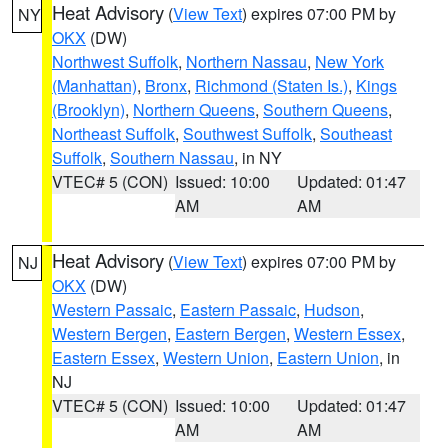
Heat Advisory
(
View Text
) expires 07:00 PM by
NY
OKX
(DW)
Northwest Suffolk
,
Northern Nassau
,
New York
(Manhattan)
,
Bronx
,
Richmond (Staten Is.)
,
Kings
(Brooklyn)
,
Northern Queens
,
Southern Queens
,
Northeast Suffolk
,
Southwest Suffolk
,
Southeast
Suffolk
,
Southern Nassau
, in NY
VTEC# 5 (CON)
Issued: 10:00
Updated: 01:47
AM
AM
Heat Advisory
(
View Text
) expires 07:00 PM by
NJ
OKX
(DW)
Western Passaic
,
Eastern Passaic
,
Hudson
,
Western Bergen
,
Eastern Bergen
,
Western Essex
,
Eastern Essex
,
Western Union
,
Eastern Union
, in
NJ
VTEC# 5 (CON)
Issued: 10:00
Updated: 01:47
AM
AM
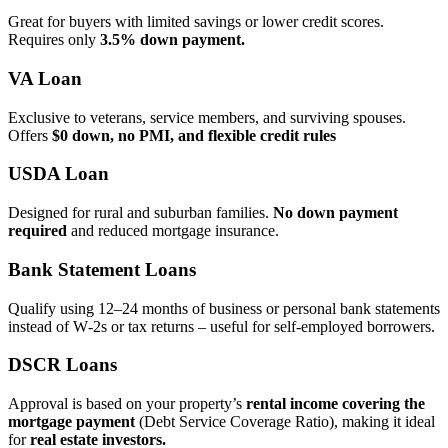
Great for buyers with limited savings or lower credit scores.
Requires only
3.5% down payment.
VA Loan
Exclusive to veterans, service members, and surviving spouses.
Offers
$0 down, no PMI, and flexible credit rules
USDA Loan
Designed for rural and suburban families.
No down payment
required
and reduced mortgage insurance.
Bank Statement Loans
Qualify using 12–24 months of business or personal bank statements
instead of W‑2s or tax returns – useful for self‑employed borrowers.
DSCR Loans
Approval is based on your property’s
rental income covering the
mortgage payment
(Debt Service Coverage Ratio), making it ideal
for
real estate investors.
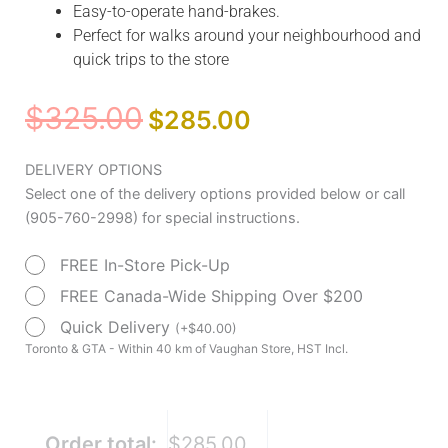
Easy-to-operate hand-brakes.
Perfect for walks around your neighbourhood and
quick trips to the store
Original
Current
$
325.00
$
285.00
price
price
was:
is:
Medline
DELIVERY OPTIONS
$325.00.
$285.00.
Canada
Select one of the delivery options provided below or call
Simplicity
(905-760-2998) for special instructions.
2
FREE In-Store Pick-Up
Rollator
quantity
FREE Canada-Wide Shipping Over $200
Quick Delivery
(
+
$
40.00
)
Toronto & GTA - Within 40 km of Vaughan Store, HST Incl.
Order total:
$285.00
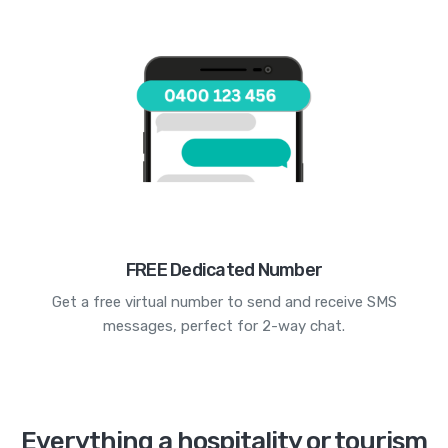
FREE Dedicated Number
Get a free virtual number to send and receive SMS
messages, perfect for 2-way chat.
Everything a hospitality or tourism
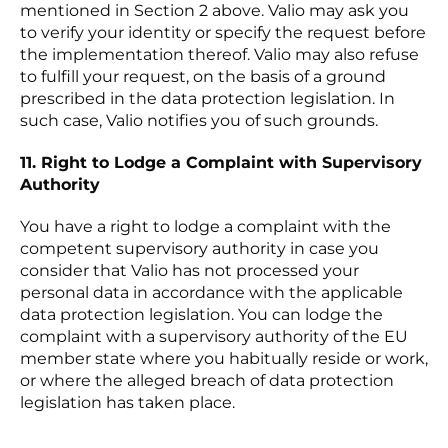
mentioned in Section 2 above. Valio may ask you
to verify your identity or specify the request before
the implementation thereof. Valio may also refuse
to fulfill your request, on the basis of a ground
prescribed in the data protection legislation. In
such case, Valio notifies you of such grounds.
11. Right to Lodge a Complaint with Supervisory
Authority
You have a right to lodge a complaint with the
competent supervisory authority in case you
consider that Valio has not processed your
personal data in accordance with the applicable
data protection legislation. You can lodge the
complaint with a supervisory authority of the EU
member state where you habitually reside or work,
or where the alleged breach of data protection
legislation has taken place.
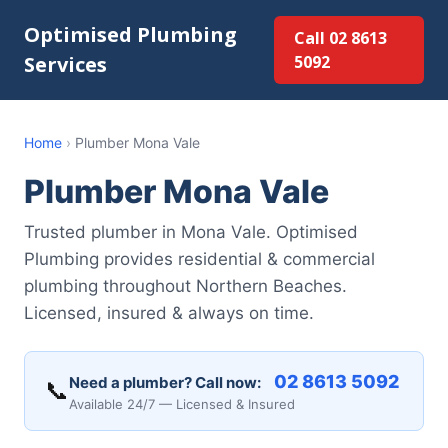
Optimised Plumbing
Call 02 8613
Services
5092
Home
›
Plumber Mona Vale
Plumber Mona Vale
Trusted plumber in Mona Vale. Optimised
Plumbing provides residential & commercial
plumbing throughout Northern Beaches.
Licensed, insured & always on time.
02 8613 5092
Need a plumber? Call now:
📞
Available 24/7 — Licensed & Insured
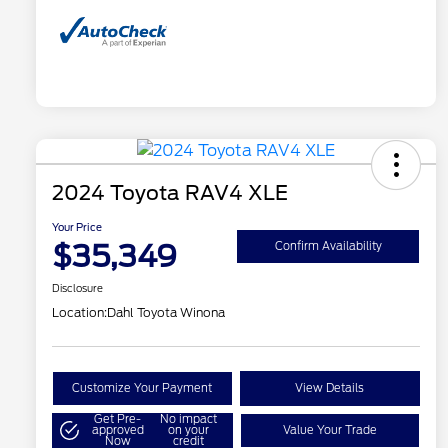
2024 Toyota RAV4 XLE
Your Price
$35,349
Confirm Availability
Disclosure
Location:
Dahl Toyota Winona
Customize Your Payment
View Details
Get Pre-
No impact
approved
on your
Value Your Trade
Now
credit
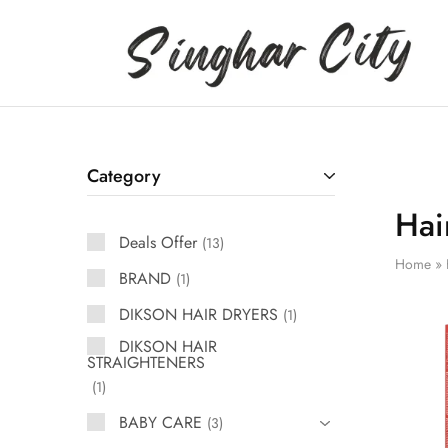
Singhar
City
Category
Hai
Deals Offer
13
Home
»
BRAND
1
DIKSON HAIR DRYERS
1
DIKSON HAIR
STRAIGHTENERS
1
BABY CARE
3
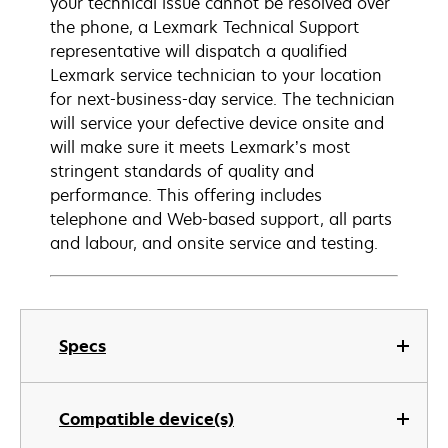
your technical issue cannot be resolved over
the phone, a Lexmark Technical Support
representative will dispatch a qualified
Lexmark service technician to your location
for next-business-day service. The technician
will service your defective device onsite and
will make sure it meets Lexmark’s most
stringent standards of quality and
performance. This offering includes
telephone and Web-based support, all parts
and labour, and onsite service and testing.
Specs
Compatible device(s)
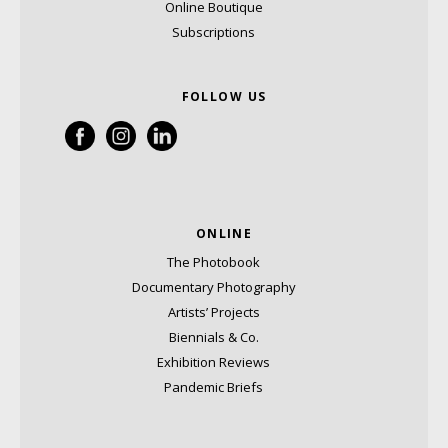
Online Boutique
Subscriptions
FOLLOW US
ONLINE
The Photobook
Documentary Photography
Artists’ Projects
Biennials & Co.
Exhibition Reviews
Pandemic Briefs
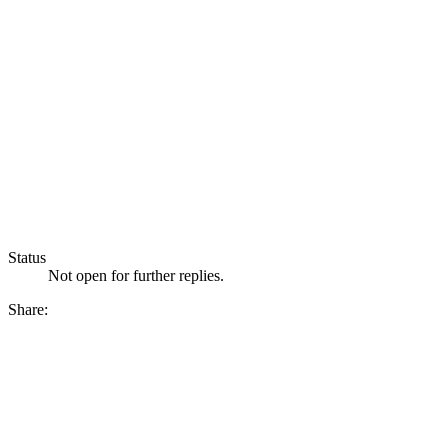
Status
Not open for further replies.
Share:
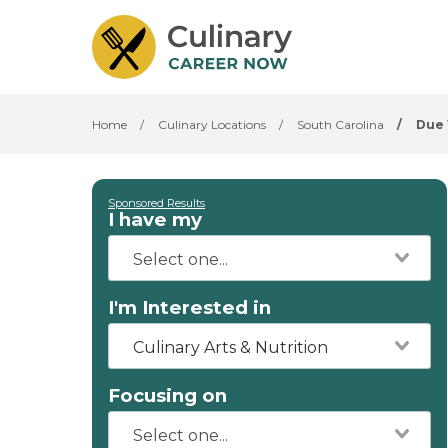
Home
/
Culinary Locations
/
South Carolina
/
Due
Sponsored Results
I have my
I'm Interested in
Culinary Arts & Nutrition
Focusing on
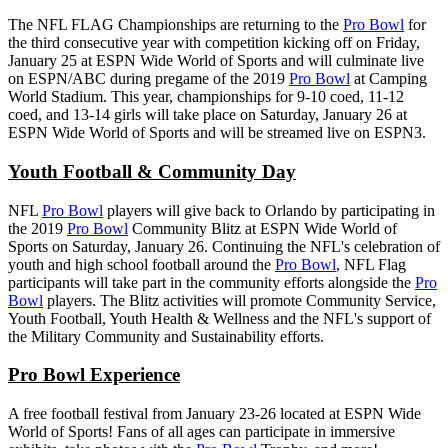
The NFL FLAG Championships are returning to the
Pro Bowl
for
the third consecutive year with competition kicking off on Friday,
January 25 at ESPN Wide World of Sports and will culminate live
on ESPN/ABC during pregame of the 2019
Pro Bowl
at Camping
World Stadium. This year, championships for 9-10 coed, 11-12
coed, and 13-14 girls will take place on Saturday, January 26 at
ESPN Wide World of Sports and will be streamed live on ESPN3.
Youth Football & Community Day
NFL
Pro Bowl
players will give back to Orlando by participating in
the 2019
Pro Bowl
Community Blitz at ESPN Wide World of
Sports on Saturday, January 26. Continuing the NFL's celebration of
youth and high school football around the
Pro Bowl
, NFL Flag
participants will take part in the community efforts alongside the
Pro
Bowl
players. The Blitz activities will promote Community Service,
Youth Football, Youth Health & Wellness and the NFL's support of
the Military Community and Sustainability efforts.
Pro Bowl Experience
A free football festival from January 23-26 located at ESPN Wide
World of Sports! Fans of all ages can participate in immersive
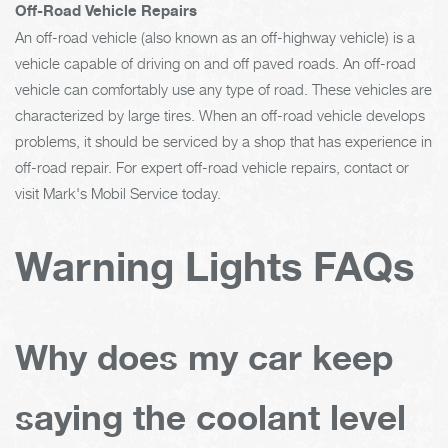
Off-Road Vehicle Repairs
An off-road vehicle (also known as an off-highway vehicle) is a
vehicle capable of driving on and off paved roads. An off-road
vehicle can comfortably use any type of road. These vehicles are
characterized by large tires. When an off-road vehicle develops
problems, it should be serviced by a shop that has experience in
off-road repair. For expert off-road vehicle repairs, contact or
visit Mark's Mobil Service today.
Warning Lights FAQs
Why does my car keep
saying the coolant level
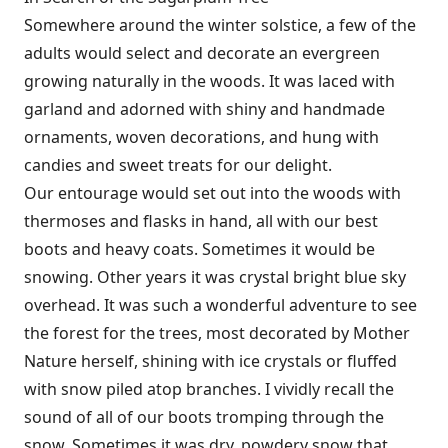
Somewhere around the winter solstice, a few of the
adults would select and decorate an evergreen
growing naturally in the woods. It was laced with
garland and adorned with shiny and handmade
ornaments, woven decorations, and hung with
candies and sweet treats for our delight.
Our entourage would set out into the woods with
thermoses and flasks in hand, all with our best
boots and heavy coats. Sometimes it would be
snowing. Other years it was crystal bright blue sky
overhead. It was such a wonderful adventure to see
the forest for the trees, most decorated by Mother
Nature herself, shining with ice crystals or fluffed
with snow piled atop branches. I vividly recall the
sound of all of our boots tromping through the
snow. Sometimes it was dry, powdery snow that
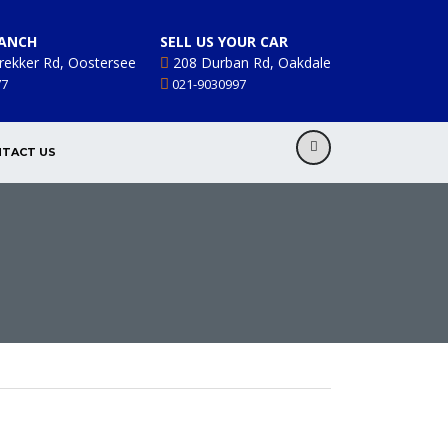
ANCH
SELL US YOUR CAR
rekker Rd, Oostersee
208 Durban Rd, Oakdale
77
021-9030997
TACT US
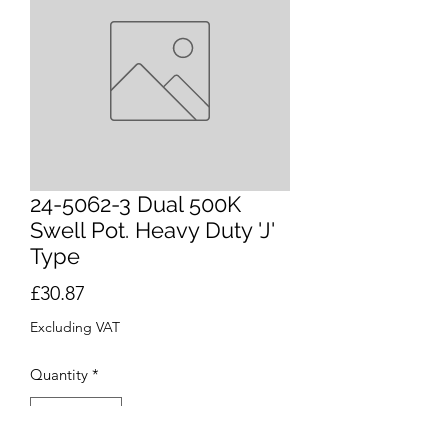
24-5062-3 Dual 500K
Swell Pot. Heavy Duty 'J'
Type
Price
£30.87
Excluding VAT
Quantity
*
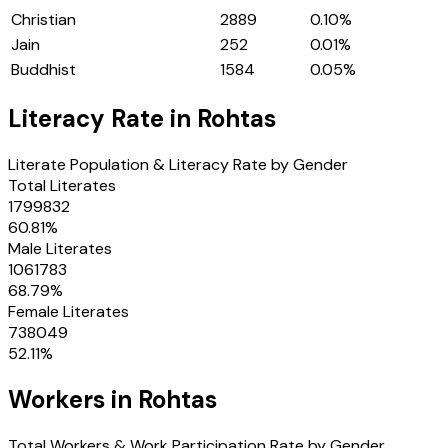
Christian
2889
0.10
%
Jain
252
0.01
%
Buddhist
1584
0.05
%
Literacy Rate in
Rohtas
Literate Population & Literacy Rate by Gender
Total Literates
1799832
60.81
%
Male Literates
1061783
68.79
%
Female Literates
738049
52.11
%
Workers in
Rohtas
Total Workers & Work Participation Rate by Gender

- Action item
Your copy of the records above should be exact and contain no pictures.

- Answer for the task
Heat Advisory
(
View Text
) expires 07:00 PM by
NY
OKX
(DW)
Northwest Suffolk
,
Northern Nassau
,
New York
(Manhattan)
,
Bronx
,
Richmond (Staten Is.)
,
Kings
(Brooklyn)
,
Northern Queens
,
Southern Queens
,
Northeast Suffolk
,
Southwest Suffolk
,
Southeast
Suffolk
,
Southern Nassau
, in NY
VTEC# 5 (CON)
Issued: 10:00
Updated: 01:47
AM
AM
Heat Advisory
(
View Text
) expires 07:00 PM by
NJ
OKX
(DW)
Western Passaic
,
Eastern Passaic
,
Hudson
,
Western Bergen
,
Eastern Bergen
,
Western Essex
,
Eastern Essex
,
Western Union
,
Eastern Union
, in
NJ
VTEC# 5 (CON)
Issued: 10:00
Updated: 01:47
AM
AM
Great for buyers with limited savings or lower credit scores.
Requires only
3.5% down payment.
VA Loan
Exclusive to veterans, service members, and surviving spouses.
Offers
$0 down, no PMI, and flexible credit rules
USDA Loan
Designed for rural and suburban families.
No down payment
required
and reduced mortgage insurance.
Bank Statement Loans
Qualify using 12–24 months of business or personal bank statements
instead of W‑2s or tax returns – useful for self‑employed borrowers.
DSCR Loans
Approval is based on your property’s
rental income covering the
mortgage payment
(Debt Service Coverage Ratio), making it ideal
for
real estate investors.
Easy-to-operate hand-brakes.
Perfect for walks around your neighbourhood and
quick trips to the store
Original
Current
$
325.00
$
285.00
price
price
was:
is:
Medline
DELIVERY OPTIONS
$325.00.
$285.00.
Canada
Select one of the delivery options provided below or call
Simplicity
(905-760-2998) for special instructions.
2
FREE In-Store Pick-Up
Rollator
quantity
FREE Canada-Wide Shipping Over $200
Quick Delivery
(
+
$
40.00
)
Toronto & GTA - Within 40 km of Vaughan Store, HST Incl.
Order total:
$285.00
FREE Dedicated Number
Get a free virtual number to send and receive SMS
messages, perfect for 2-way chat.
Everything a hospitality or tourism
mentioned in Section 2 above. Valio may ask you
to verify your identity or specify the request before
the implementation thereof. Valio may also refuse
to fulfill your request, on the basis of a ground
prescribed in the data protection legislation. In
such case, Valio notifies you of such grounds.
11. Right to Lodge a Complaint with Supervisory
Authority
You have a right to lodge a complaint with the
competent supervisory authority in case you
consider that Valio has not processed your
personal data in accordance with the applicable
data protection legislation. You can lodge the
complaint with a supervisory authority of the EU
member state where you habitually reside or work,
or where the alleged breach of data protection
legislation has taken place.
Optimised Plumbing
Call 02 8613
Services
5092
Home
›
Plumber Mona Vale
Plumber Mona Vale
Trusted plumber in Mona Vale. Optimised
Plumbing provides residential & commercial
plumbing throughout Northern Beaches.
Licensed, insured & always on time.
02 8613 5092
Need a plumber? Call now:
📞
Available 24/7 — Licensed & Insured
2024 Toyota RAV4 XLE
Your Price
$35,349
Confirm Availability
Disclosure
Location:
Dahl Toyota Winona
Customize Your Payment
View Details
Get Pre-
No impact
approved
on your
Value Your Trade
Now
credit
Singhar
City
Category
Hai
Deals Offer
13
Home
»
BRAND
1
DIKSON HAIR DRYERS
1
DIKSON HAIR
STRAIGHTENERS
1
BABY CARE
3
your technical issue cannot be resolved over
the phone, a Lexmark Technical Support
representative will dispatch a qualified
Lexmark service technician to your location
for next-business-day service. The technician
will service your defective device onsite and
will make sure it meets Lexmark’s most
stringent standards of quality and
performance. This offering includes
telephone and Web-based support, all parts
and labour, and onsite service and testing.
Specs
Compatible device(s)
Online Boutique
Subscriptions
FOLLOW US
ONLINE
The Photobook
Documentary Photography
Artists’ Projects
Biennials & Co.
Exhibition Reviews
Pandemic Briefs
Status
Not open for further replies.
Share:
Home
/
Culinary Locations
/
South Carolina
/
Due
Sponsored Results
I have my
I'm Interested in
Culinary Arts & Nutrition
Focusing on
The NFL FLAG Championships are returning to the
Pro Bowl
for
the third consecutive year with competition kicking off on Friday,
January 25 at ESPN Wide World of Sports and will culminate live
on ESPN/ABC during pregame of the 2019
Pro Bowl
at Camping
World Stadium. This year, championships for 9-10 coed, 11-12
coed, and 13-14 girls will take place on Saturday, January 26 at
ESPN Wide World of Sports and will be streamed live on ESPN3.
Youth Football & Community Day
NFL
Pro Bowl
players will give back to Orlando by participating in
the 2019
Pro Bowl
Community Blitz at ESPN Wide World of
Sports on Saturday, January 26. Continuing the NFL's celebration of
youth and high school football around the
Pro Bowl
, NFL Flag
participants will take part in the community efforts alongside the
Pro
Bowl
players. The Blitz activities will promote Community Service,
Youth Football, Youth Health & Wellness and the NFL's support of
the Military Community and Sustainability efforts.
Pro Bowl Experience
A free football festival from January 23-26 located at ESPN Wide
World of Sports! Fans of all ages can participate in immersive
Off-Road Vehicle Repairs
An off-road vehicle (also known as an off-highway vehicle) is a
vehicle capable of driving on and off paved roads. An off-road
vehicle can comfortably use any type of road. These vehicles are
characterized by large tires. When an off-road vehicle develops
problems, it should be serviced by a shop that has experience in
off-road repair. For expert off-road vehicle repairs, contact or
visit Mark's Mobil Service today.
Warning Lights FAQs
Why does my car keep
saying the coolant level
Somewhere around the winter solstice, a few of the
adults would select and decorate an evergreen
growing naturally in the woods. It was laced with
garland and adorned with shiny and handmade
ornaments, woven decorations, and hung with
candies and sweet treats for our delight.
Our entourage would set out into the woods with
thermoses and flasks in hand, all with our best
boots and heavy coats. Sometimes it would be
snowing. Other years it was crystal bright blue sky
overhead. It was such a wonderful adventure to see
the forest for the trees, most decorated by Mother
Nature herself, shining with ice crystals or fluffed
with snow piled atop branches. I vividly recall the
sound of all of our boots tromping through the
snow. Sometimes it was dry, powdery snow that
ANCH
SELL US YOUR CAR
rekker Rd, Oostersee
208 Durban Rd, Oakdale
77
021-9030997
TACT US
24-5062-3 Dual 500K
Swell Pot. Heavy Duty 'J'
Type
Price
£30.87
Excluding VAT
Quantity
*
Christian
2889
0.10
%
Jain
252
0.01
%
Buddhist
1584
0.05
%
Literacy Rate in
Rohtas
Literate Population & Literacy Rate by Gender
Total Literates
1799832
60.81
%
Male Literates
1061783
68.79
%
Female Literates
738049
52.11
%
Workers in
Rohtas
Total Workers & Work Participation Rate by Gender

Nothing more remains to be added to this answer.